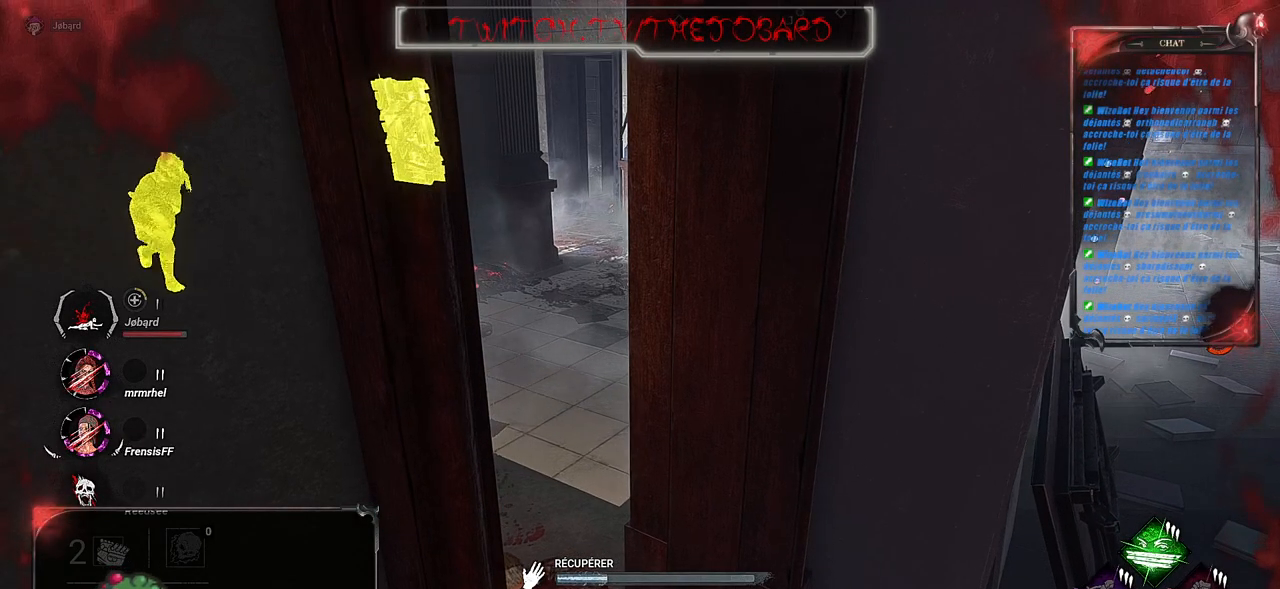
{"keys": [], "mouse": ["left"], "events": []}
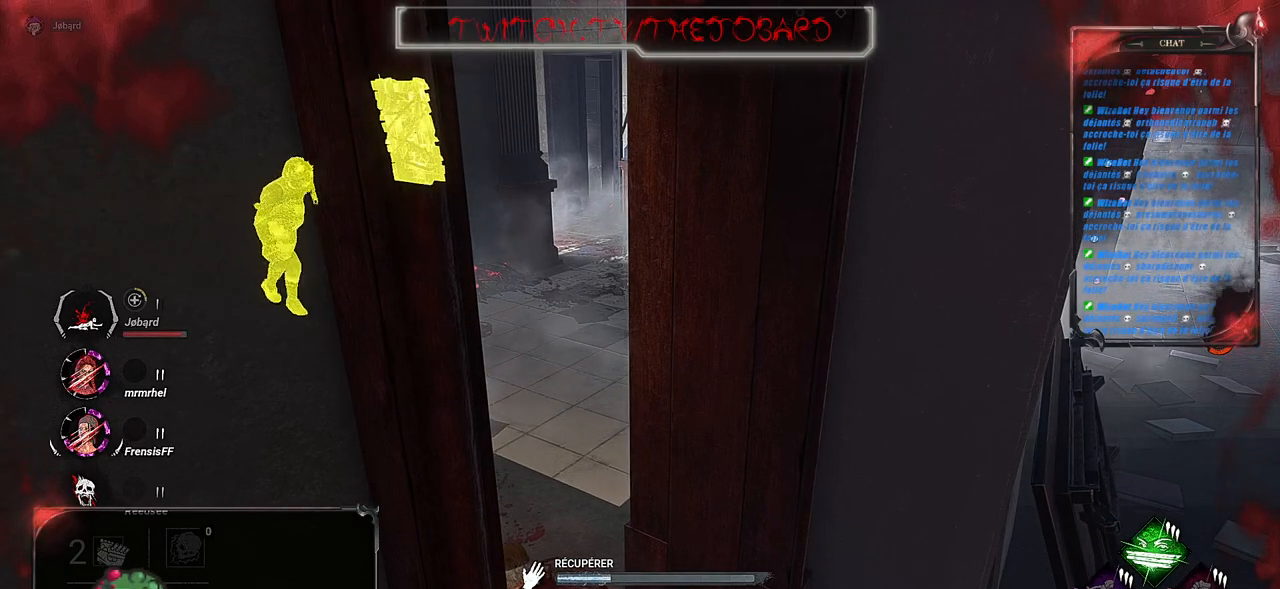
{"keys": [], "mouse": ["left"], "events": []}
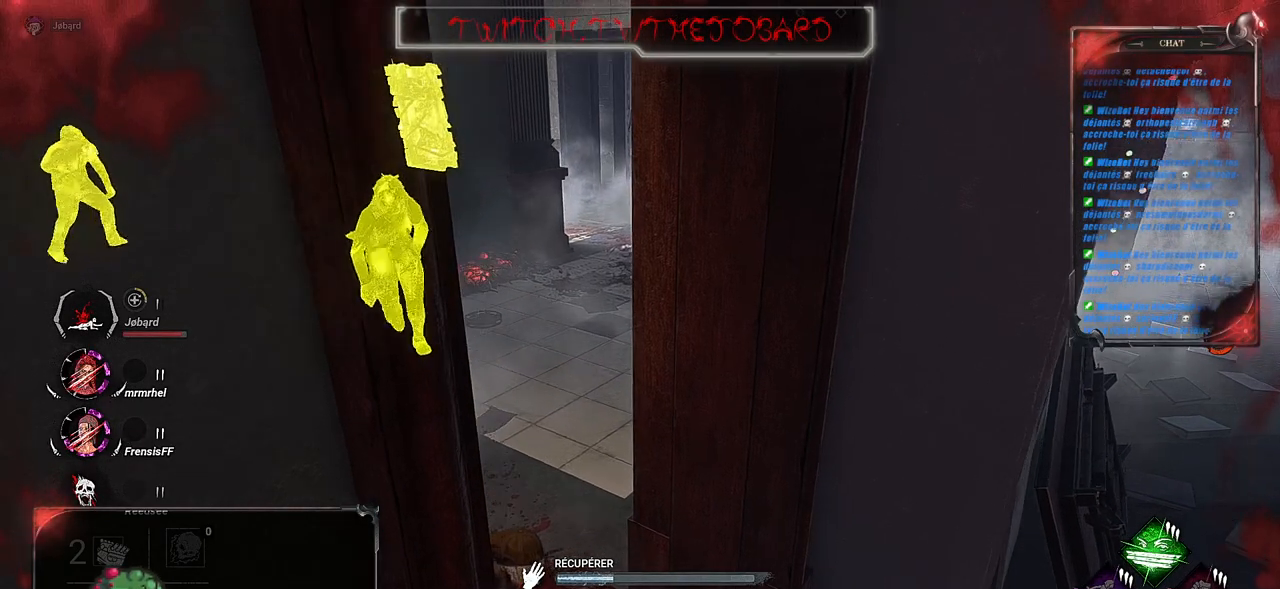
{"keys": [], "mouse": ["left"], "events": []}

### WHAT IS EXPECTED
Repeat the listing above word for word and leave its images out.

### PROBLEM SOLUTION
{"keys": [], "mouse": ["left"], "events": []}
{"keys": [], "mouse": ["left"], "events": []}
{"keys": [], "mouse": ["left"], "events": []}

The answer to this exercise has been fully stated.